Reading Rep is celebrating its tenth anniversary of its formation and a second season in its new venue with some bold and original adaptations of familiar stories. After the glorious success of a one-woman version of Jekyll and Hyde with the incredible Audrey Brisson and an intriguing resetting of Christmas Carol in the Huntley and Palmer Reading Biscuit factory comes a modern adaptation of Hedda Gabler set somewhere near London. This risk-taking approach to theatre combined with a £10 ticket price for those under 30 appears to be engaging the local communities and bringing a younger excitable audience into the venue which is to be celebrated and applauded.
The original Henrik Ibsen’s Hedda Gabler was written in 1891 around a woman trapped in a marriage and a house that she does not want and has been considered by many as one of the great dramatic female roles in theatre. When I saw Sheridan Smith play the role at Old Vic in 2012, she beautifully captured the tragic consequences of her manipulative behaviour in a grand period house. This new production at the Reading Rep intimate venue is written by Harriet Madeley and seeks to reinvent the story in a modern setting with the two rival academic authors competing for publication as well as the attention of Hedda now given a modern twist by changing the gender of Eilert Lovburg, her former lover to Isla. The rest follows with the three women, Isla, Thea and Hedda secretly attracted to each other, seemingly without the men, George, her husband, and Brack, now a publishing agent being fully aware. Curiously the effect is that rather than feeling Hedda is trapped in a six-week-old marriage, she seems manipulative and in control of her actions and one wonders why she simply does not leave her husband whose mind is clearly on his work. Indeed, the characters have become one-dimensional and their jumps in behaviours seem unrealistic and unbelievable.
It is not helped by the curious setting, designed by Amy Watts, in which the dilapidated old house is depicted with walls made of discoloured plastic sheets around a living room with a ludicrous fire pit in the centre of the room. As a result, the cast are called upon to step in and out of the pit throughout or carefully walk around its edges. Perhaps there was some symbolic meaning to when they stood in the pit, sat on the edge, or stepped up to floor level but I missed it, and it proved a massive distraction. Is Hedda meant to be drawing people into the destructive power of the flames? Equally, Director Annie Kershaw's decision to stage three intimate interviews on the forestage using hand microphones adds to the lack of realism as if the conversations are imagined or are flashbacks and lessens the dramatic impact despite the revelations. Another of Ibsen’s characters, Aunt Julie, is seen only in silhouette through the plastic while speaking through her smartphone to George which proves a rather dull dramatic device. Some of the audience clearly saw this differently as there was the occasional loud hysterical laughter in reaction to some of this which had the effect of dissipating any tension in the relationships on stage.

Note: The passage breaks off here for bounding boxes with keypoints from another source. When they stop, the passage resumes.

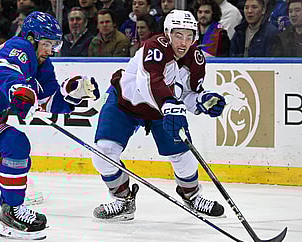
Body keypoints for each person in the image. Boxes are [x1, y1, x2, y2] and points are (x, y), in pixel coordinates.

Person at [0, 11, 100, 239]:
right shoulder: (19, 47)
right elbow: (6, 70)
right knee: (15, 143)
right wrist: (19, 91)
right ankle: (12, 214)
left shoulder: (42, 65)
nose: (50, 50)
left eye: (55, 44)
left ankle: (10, 211)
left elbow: (49, 100)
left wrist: (74, 94)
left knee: (18, 157)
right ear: (32, 38)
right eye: (47, 43)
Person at [91, 10, 226, 221]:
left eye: (189, 36)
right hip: (125, 102)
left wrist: (203, 101)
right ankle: (123, 199)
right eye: (178, 35)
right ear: (167, 33)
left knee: (183, 154)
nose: (184, 42)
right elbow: (149, 83)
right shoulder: (154, 46)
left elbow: (189, 93)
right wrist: (171, 106)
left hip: (163, 108)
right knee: (104, 151)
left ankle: (192, 195)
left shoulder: (196, 59)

The cast of five has to work very hard to create any dramatic tension in this setting and only occasionally do the characters connect in a way that seems believable and reveals insight into their feelings. Anna Popplewell makes her stage debut as Hedda Gabler and conveys the boredom she feels near her husband and displays cruel bitchy and unpleasant manipulative thoughts but never reveals any passion or desire towards any of the other characters. Jessica Temple as Isla fares better and conveys her struggle to control her alcoholism, her self-doubt, and her hidden passions well although does seem too ready to be influenced by Hedda. Mark Desebrock as George, Ryan Gerald as the controlling Brack and Natalie Perera as Thea are called on to reveal awkward tension in their relationships but suffer from the staging and lack of realism.
The programme highlights the creative team's desire to show LGBTQIA+ people as glorious beings and to explain Hedda’s dissatisfaction with her heterosexual marriage. It presents George as an obsessive researcher and author who is more interested in his next manuscript than his wife and Brack as a manipulative and controlling force, but this fails to make us see Hedda as a victim or explain why this should cause Isla to behave as she does. Both Hedda and Isla seem to be intelligent and strong people which makes their fate seems so out of place.
Reading Rep is an exciting adventurous company which on limited budgets is attracting well-experienced performers and pushing the boundaries of traditional theatre and traditional theatre audiences in bold and innovative programming. There is a post-show talk on this latest production on 9th March which might offer some insight into this adaptation. Critical to its ongoing success is attracting sufficient audiences from both the new demographics and traditional theatregoers and part of that is for both groups to understand that what is exciting about live theatre is being challenged, amused and engaged in equal measure. We have to accept that you don’t always respond to every new innovation in the same way, but we should celebrate the adventurous programming, the work and risk-taking of performers and creatives and enjoy the experience of discovering live theatre and their efforts.